Exercise tasks:
1. Using the text on copying versus syncing files, say whether each statement agrees with it. Answer yes or no for each and quote the deciding words. (a) A copied file keeps the same metadata as the original. (b) When a file is copied, the operating system does not verify that the copy succeeded. (c) The system reports an error when there is no space left on the device.
2. Collect every line of the listing that contains the string "isStart".

Excerpted text:
## START
Data: Copy or sync?

I have often heard this question from students and colleagues: should I back-up my files to an external disk using copy (e.g. from the graphical interface) or are there better ways (e.g. from the terminal)?

Why copying files is NOT the way to go

When you copy a file, you clone an existing file into a new file. I.e. the content of the new file is identical to the old file, but the metadata of the new file is different. Simple example: the creation date. In many cases (e.g. when backing up large amount of files), you would like to preserve the original creation date/modification date of your files, because it can help in finding specific files. A typical example with academics and students is “which one was the latest version of my manuscript/essay?” (psst! There’s version control for that, you know?). Being able to check the original creation date of a file, might help you find the right file.

Furthermore, when you copy a file (from terminal with command ‘cp’ or from the graphical interface with copy and paste) the operating system does not check if the file has been copied correctly. Of course in most cases (e.g. no space left on device) the system will provide an error to the user if things go wrong, but things can get tricky when there’s tens of thousands of files: 1) you don’t want to start manually checking that each file went fine 2) if the copy dies midway, you don’t want to manually check which file was successfully copied and which didn’t out of thousands of files.
## END
(Dataset excerpts)
## START
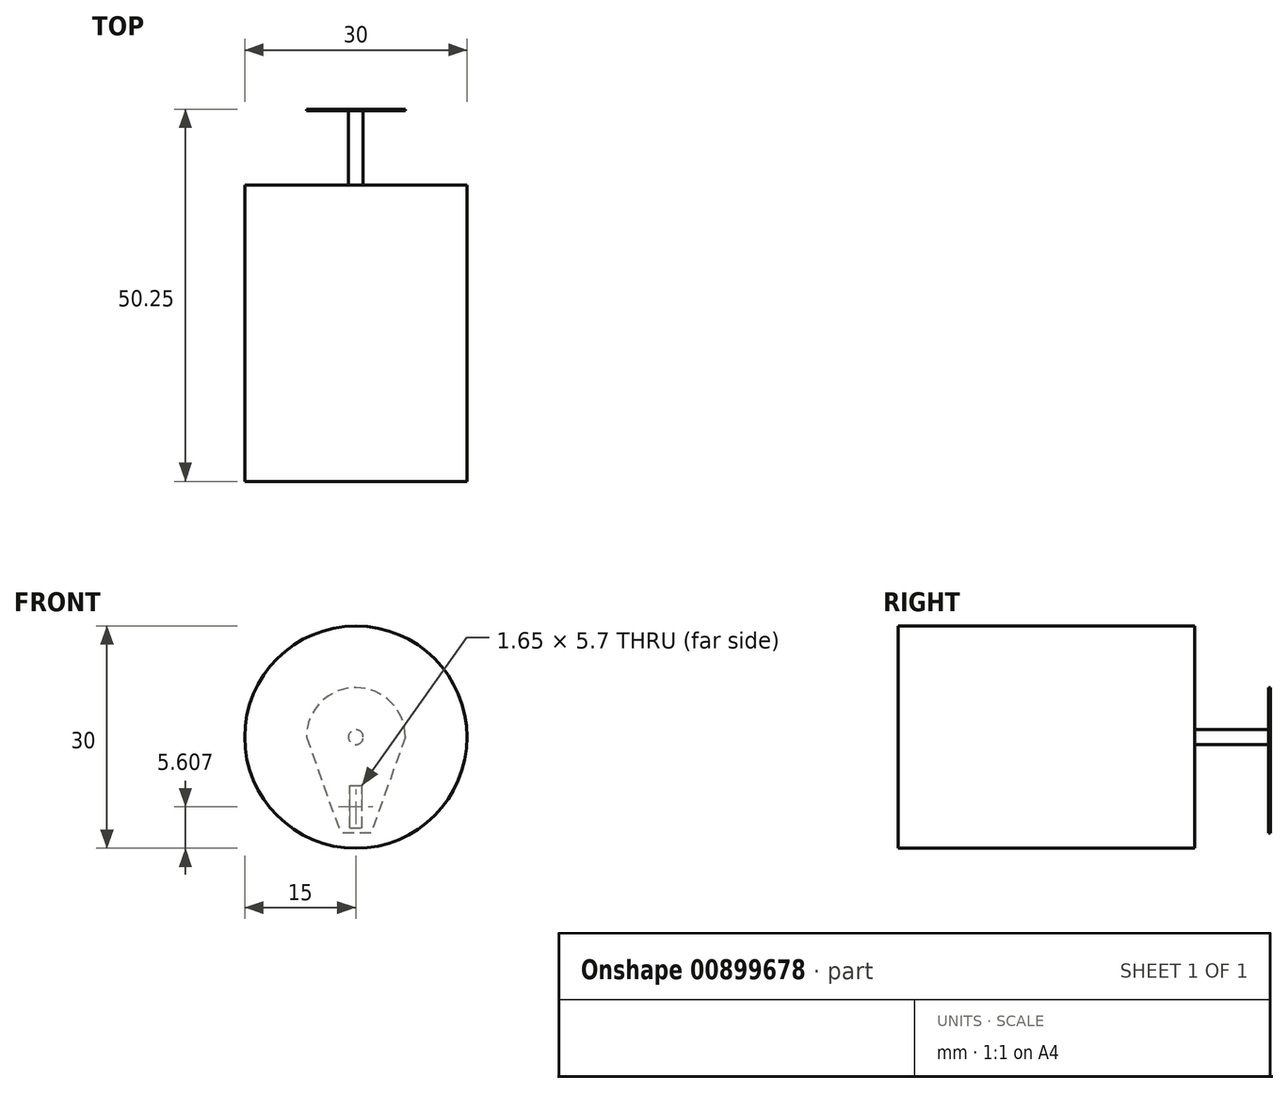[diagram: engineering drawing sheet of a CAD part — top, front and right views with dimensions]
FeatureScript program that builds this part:
annotation { "Feature Type Name" : "Feature", "Feature Type Description" : "" }
export const myFeature = defineFeature(function(context is Context, id is Id, definition is map)
    precondition{}
    {
        {
            var Q0;
            Q0=qCreatedBy(makeId("Front.planeOp"),FACE);
            var sketch = newSketch(context, id + "F0", { "sketchPlane" : qUnion([Q0])});
            skCircle(sketch, "E0", {"center": v(0, 0) * mm, "radius": 15 * mm});
            skSolve(sketch);
        }
        {
            var Q0;
            Q0=makeQuery(id+"F0.imprint","IMPRINT",FACE,{"disambiguationData":[TD([[makeQuery(id+"F0.imprint","IMPRINT",EDGE,{"derivedFrom":sQuery(id+"F0.wireOp",EDGE,"E0")}),1.0]])]});
            extrude(context, id + "F1", {"entities" : qUnion([Q0]), "depth" : 40 * mm, "offsetDistance" : 25.4 * mm});
        }
        {
            var Q0;
            Q0=makeQuery(id+"F1.opExtrude","CAP_FACE",FACE,{"disambiguationData":[OSD([sQuery(id+"F0.wireOp",EDGE,"E0")])],"isStart":true});
            var sketch = newSketch(context, id + "F2", { "sketchPlane" : qUnion([Q0])});
            skCircle(sketch, "E1", {"center": v(0, 0) * mm, "radius": 5 * mm});
            skCircle(sketch, "E2", {"center": v(0, 0) * mm, "radius": 1 * mm});
            skSolve(sketch);
        }
        {
            var Q0;
            Q0=makeQuery(id+"F2.imprint","IMPRINT",FACE,{"disambiguationData":[TD([[makeQuery(id+"F2.imprint","IMPRINT",EDGE,{"derivedFrom":sQuery(id+"F2.wireOp",EDGE,"E2")}),1.0]])]});
            extrude(context, id + "F3", {"entities" : qUnion([Q0]), "operationType" : NewBodyOperationType.ADD, "depth" : 10 * mm, "offsetDistance" : 25.4 * mm});
        }
        {
            var Q0;
            Q0=makeQuery(id+"F1.opExtrude","CAP_FACE",FACE,{"disambiguationData":[OSD([sQuery(id+"F0.wireOp",EDGE,"E0")])],"isStart":true});
            var sketch = newSketch(context, id + "F4", { "sketchPlane" : qUnion([Q0])});
            skSolve(sketch);
        }
        {
            var Q0;
            Q0=makeQuery(id+"F4.imprint","IMPRINT",FACE,{"disambiguationData":[TD([[makeQuery(id+"F4.imprint","IMPRINT",EDGE,{"derivedFrom":makeQuery(id+"F1.opExtrude","CAP_EDGE",EDGE,{"disambiguationData":[OSD([sQuery(id+"F0.wireOp",EDGE,"E0")])],"isStart":true})}),-1.0]])]});
            var sketch = newSketch(context, id + "F5", { "sketchPlane" : qUnion([Q0])});
            skLineSegment(sketch, "E3", {"start": v(0, -14.98) * mm, "end": v(14.98, -14.98) * mm});
            skLineSegment(sketch, "E4", {"start": v(14.98, -14.98) * mm, "end": v(-15.02, -14.98) * mm});
            skSolve(sketch);
        }
        {
            var Q0;
            Q0=sQuery(id+"F5.wireOp",EDGE,"E4");
            extrude(context, id + "F6", {"bodyType" : ToolBodyType.SURFACE, "surfaceEntities" : qUnion([Q0]), "depth" : -40 * mm, "offsetDistance" : 25.4 * mm});
        }
        {
            var Q0;
            Q0=makeQuery(id+"F3.opExtrude","CAP_FACE",FACE,{"disambiguationData":[OSD([sQuery(id+"F2.wireOp",EDGE,"E2")])],"isStart":false});
            var sketch = newSketch(context, id + "F7", { "sketchPlane" : qUnion([Q0])});
            skArc(sketch, "E5", {"start": v(6.68, 0) * mm, "mid": v(0, 6.68) * mm, "end": v(-6.68, 0) * mm, "construction": true});
            skLineSegment(sketch, "E6", {"start": v(0, -12.97) * mm, "end": v(2.03, -12.97) * mm, "construction": true});
            skLineSegment(sketch, "E7", {"start": v(0, -12.97) * mm, "end": v(-2.03, -12.97) * mm, "construction": true});
            skLineSegment(sketch, "E8", {"start": v(6.68, 0) * mm, "end": v(2.03, -12.97) * mm});
            skLineSegment(sketch, "E9", {"start": v(-6.68, 0) * mm, "end": v(-2.03, -12.97) * mm});
            skLineSegment(sketch, "E10.bottom", {"start": v(0.83, -12.24) * mm, "end": v(-0.83, -12.24) * mm});
            skLineSegment(sketch, "E10.top", {"start": v(0.83, -6.54) * mm, "end": v(-0.83, -6.54) * mm});
            skLineSegment(sketch, "E10.left", {"start": v(0.83, -12.24) * mm, "end": v(0.83, -6.54) * mm});
            skLineSegment(sketch, "E10.right", {"start": v(-0.83, -12.24) * mm, "end": v(-0.83, -6.54) * mm});
            skPoint(sketch, "E10.middle", {"position": v(0, -9.4) * mm});
            skArc(sketch, "E11", {"start": v(6.68, 0) * mm, "mid": v(0, 6.68) * mm, "end": v(-6.68, 0) * mm});
            skLineSegment(sketch, "E12", {"start": v(-2.03, -12.97) * mm, "end": v(2.03, -12.97) * mm});
            skSolve(sketch);
        }
        {
            var Q0;
            Q0 = qSketchRegion(id + "F7", true);
            extrude(context, id + "F8", {"entities" : qUnion([Q0]), "operationType" : NewBodyOperationType.ADD, "depth" : 0.25 * mm, "offsetDistance" : 25.4 * mm});
        }
    });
## END
Exercise responses:
1.
(a) No: "the content of the new file is identical to the old file, but the metadata of the new file is different"
(b) Yes: "the operating system does not check if the file has been copied correctly"
(c) Yes: "in most cases (e.g. no space left on device) the system will provide an error to the user if things go wrong"

2.
            Q0=makeQuery(id+"F1.opExtrude","CAP_FACE",FACE,{"disambiguationData":[OSD([sQuery(id+"F0.wireOp",EDGE,"E0")])],"isStart":true});
            Q0=makeQuery(id+"F1.opExtrude","CAP_FACE",FACE,{"disambiguationData":[OSD([sQuery(id+"F0.wireOp",EDGE,"E0")])],"isStart":true});
            Q0=makeQuery(id+"F4.imprint","IMPRINT",FACE,{"disambiguationData":[TD([[makeQuery(id+"F4.imprint","IMPRINT",EDGE,{"derivedFrom":makeQuery(id+"F1.opExtrude","CAP_EDGE",EDGE,{"disambiguationData":[OSD([sQuery(id+"F0.wireOp",EDGE,"E0")])],"isStart":true})}),-1.0]])]});
            Q0=makeQuery(id+"F3.opExtrude","CAP_FACE",FACE,{"disambiguationData":[OSD([sQuery(id+"F2.wireOp",EDGE,"E2")])],"isStart":false});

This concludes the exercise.